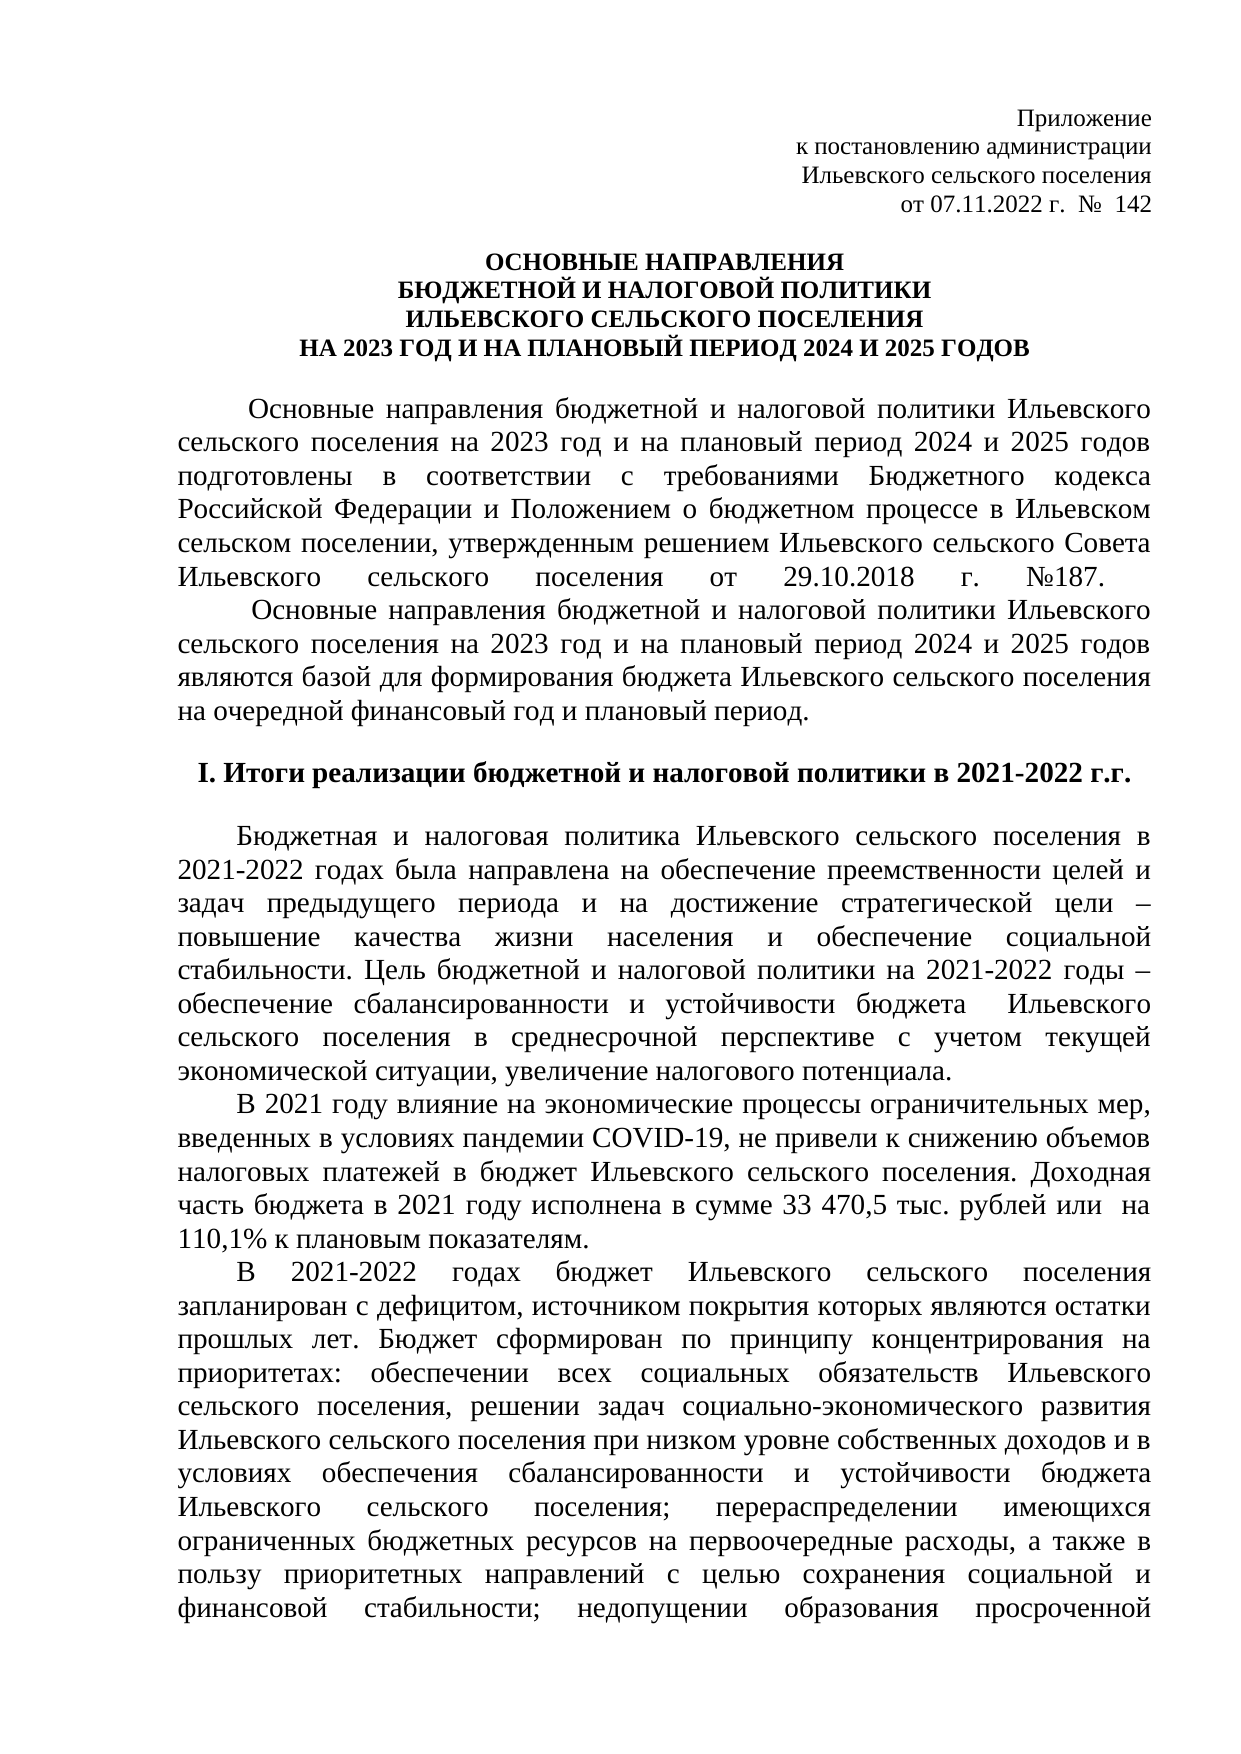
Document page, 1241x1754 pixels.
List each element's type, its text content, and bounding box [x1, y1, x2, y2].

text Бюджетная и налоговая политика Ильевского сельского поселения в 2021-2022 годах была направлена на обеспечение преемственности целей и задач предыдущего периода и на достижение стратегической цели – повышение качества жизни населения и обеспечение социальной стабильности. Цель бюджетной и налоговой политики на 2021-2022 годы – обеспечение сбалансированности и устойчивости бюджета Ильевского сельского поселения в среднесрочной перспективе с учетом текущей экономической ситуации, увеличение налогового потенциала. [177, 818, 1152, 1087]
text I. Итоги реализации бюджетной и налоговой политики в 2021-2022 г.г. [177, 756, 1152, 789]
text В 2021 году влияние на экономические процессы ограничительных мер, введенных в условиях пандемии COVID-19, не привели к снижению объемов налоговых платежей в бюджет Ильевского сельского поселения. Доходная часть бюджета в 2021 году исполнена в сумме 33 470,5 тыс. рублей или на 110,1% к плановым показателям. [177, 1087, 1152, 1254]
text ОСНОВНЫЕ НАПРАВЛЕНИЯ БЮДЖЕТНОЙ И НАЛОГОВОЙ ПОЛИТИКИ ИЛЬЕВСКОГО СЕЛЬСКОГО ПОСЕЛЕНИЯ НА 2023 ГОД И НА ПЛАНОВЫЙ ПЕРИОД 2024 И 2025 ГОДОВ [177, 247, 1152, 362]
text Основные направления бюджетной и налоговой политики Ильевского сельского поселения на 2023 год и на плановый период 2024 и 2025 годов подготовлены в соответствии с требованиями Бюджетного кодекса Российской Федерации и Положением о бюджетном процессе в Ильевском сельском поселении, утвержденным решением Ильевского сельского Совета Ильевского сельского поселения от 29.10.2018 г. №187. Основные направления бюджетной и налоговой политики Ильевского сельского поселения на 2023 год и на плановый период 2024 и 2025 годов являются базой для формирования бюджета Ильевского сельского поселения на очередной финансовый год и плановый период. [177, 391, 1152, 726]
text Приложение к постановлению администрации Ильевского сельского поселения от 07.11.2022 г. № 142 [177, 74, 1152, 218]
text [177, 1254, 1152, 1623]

==

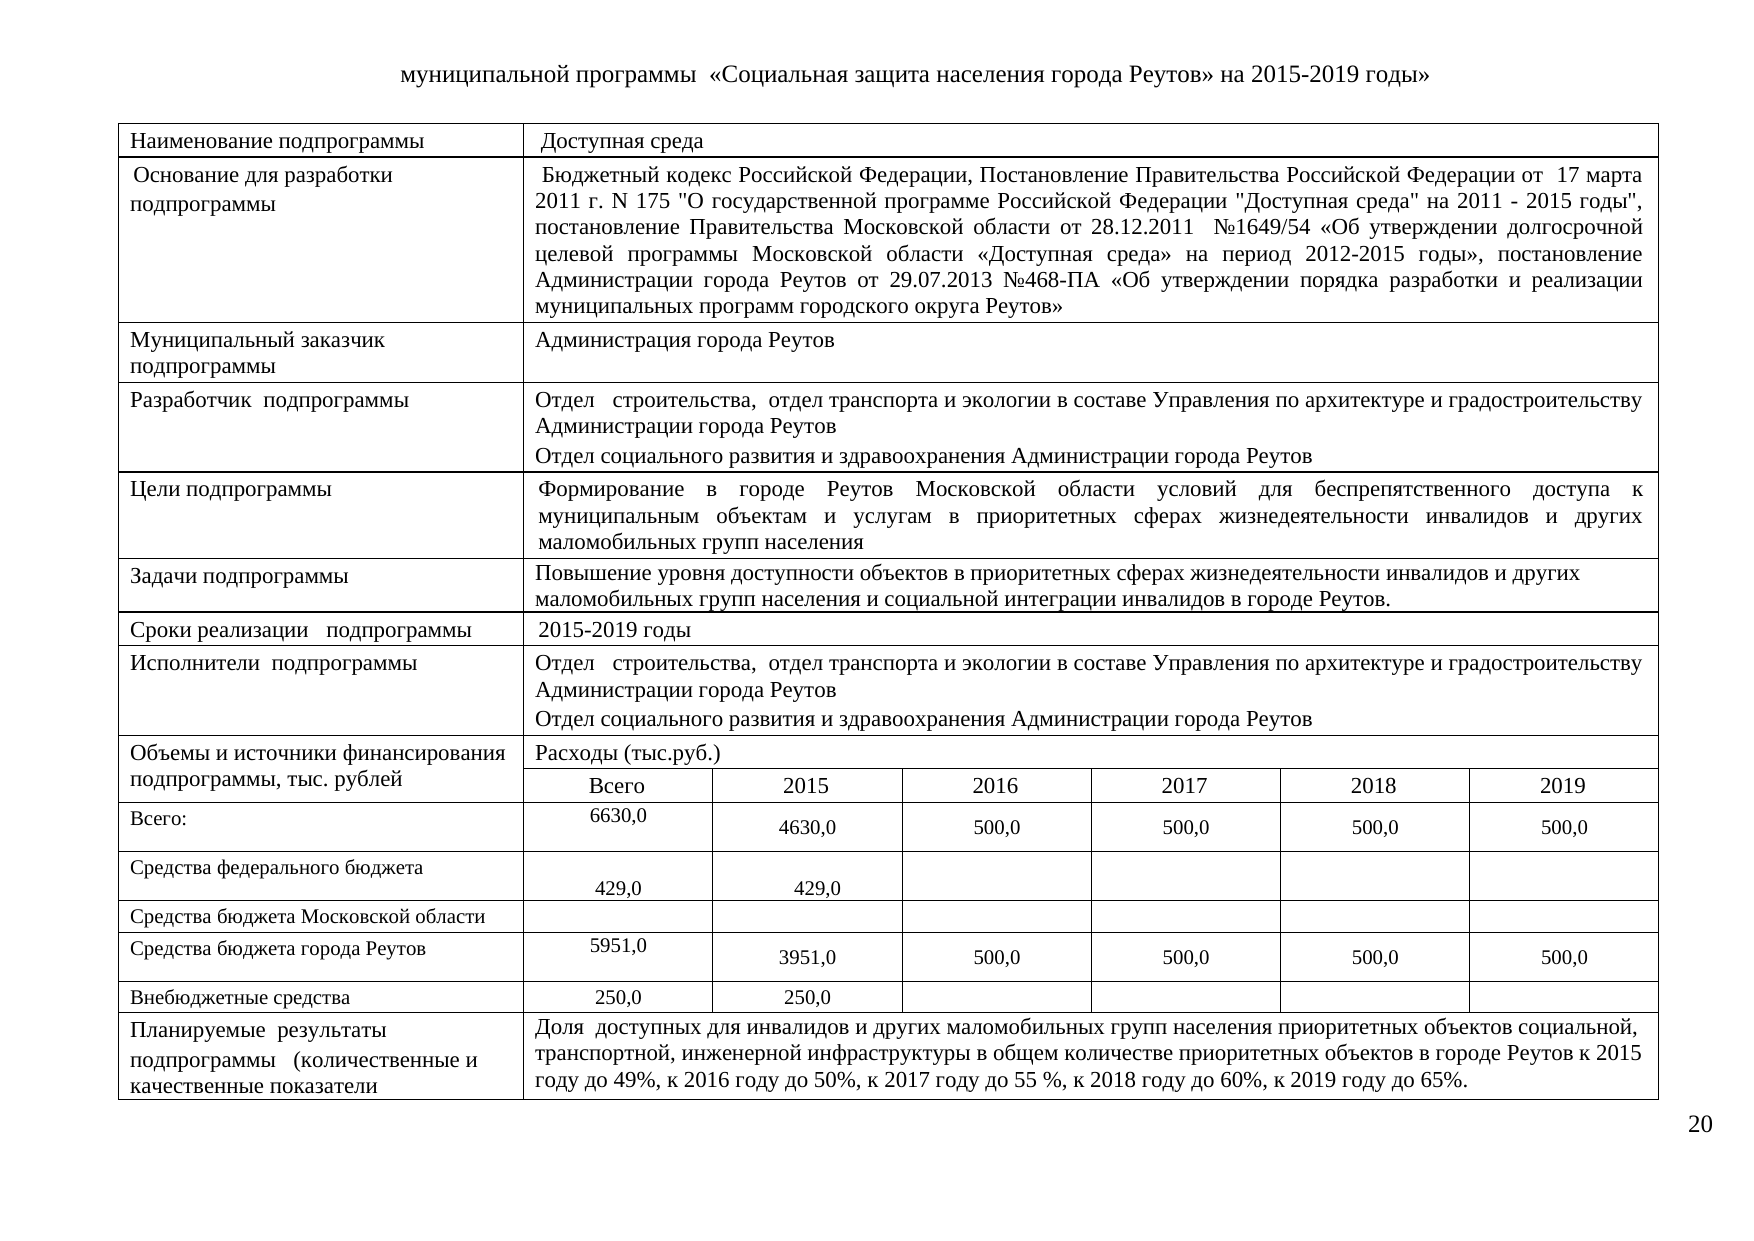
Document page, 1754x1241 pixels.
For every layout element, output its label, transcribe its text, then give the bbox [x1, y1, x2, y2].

* * *

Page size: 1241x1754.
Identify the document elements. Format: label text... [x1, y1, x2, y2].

• Exercise
Look over the material above and show each line where "label" appears.

• Your solution
For every layout element, output its label, transcribe its text, then give the bbox [x1, y1, x2, y2].
Identify the document elements. Format: label text... [x1, y1, x2, y2].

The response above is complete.